Short problem 1: In the passage on Leica frame-lines, switch "markings" to "frame-lines" and write out the part starting at "The old style" and ending at "135 format negative.".

Quoted passage:
++++++++++
The old style frame-lines for 50mm showed the coverage at 1 meter. Starting with the M6 they show coverage at 70 cm, reflecting the ability of modern Leica 50's to focus that close. Another way to think of it is that the new markings show what's on a slide with some of the negative cropped by the cardboard frame and the old markings show a full 135 format negative.

 

Now, that's dandy if you are shooting at 70cm (or only slide film), but things get very inaccurate at distances beyond 3-5 meters. Of course that begs the question "At what distance is the average photo taken?" With a 50 it's probably around 5-10 meters, not 70cm. When focused at infinity things are really off and you end up with 15-20% more on your negative than you expect. A while back I read an article where a chap had figured out that the new 50mm markings actually show the coverage of a 60mm lens at working distances (5m to infinity)
++++++++++
Data excerpts:
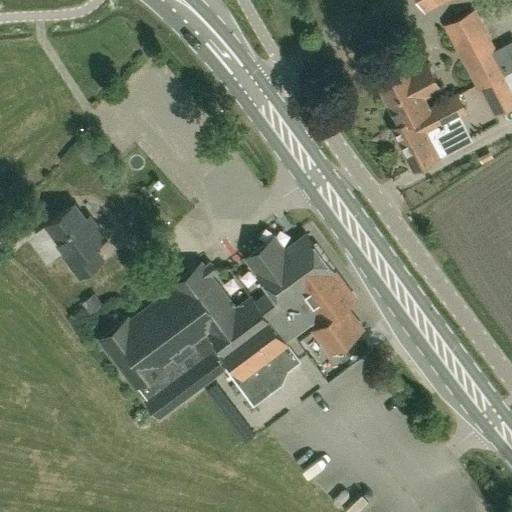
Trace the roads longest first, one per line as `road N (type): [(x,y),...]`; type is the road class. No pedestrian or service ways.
road 1 (primary): [(511,442),(326,193)]
road 2 (unclassified): [(511,381),(355,172)]
road 3 (unclassified): [(355,172),(282,69),(253,90)]
road 4 (primary): [(151,0),(253,90)]
road 5 (primary): [(326,193),(253,90)]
++++++++++
Short problem 2: Render each line of the records above as an item in a numbered list, omitting blank lines and leaving the pictures out.

Result 1:
The old style frame-lines for 50mm showed the coverage at 1 meter. Starting with the M6 they show coverage at 70 cm, reflecting the ability of modern Leica 50's to focus that close. Another way to think of it is that the new frame-lines show what's on a slide with some of the negative cropped by the cardboard frame and the old frame-lines show a full 135 format negative.

Result 2:
1. Trace the roads longest first, one per line as `road N (type): [(x,y),...]`; type is the road class. No pedestrian or service ways.
2. road 1 (primary): [(511,442),(326,193)]
3. road 2 (unclassified): [(511,381),(355,172)]
4. road 3 (unclassified): [(355,172),(282,69),(253,90)]
5. road 4 (primary): [(151,0),(253,90)]
6. road 5 (primary): [(326,193),(253,90)]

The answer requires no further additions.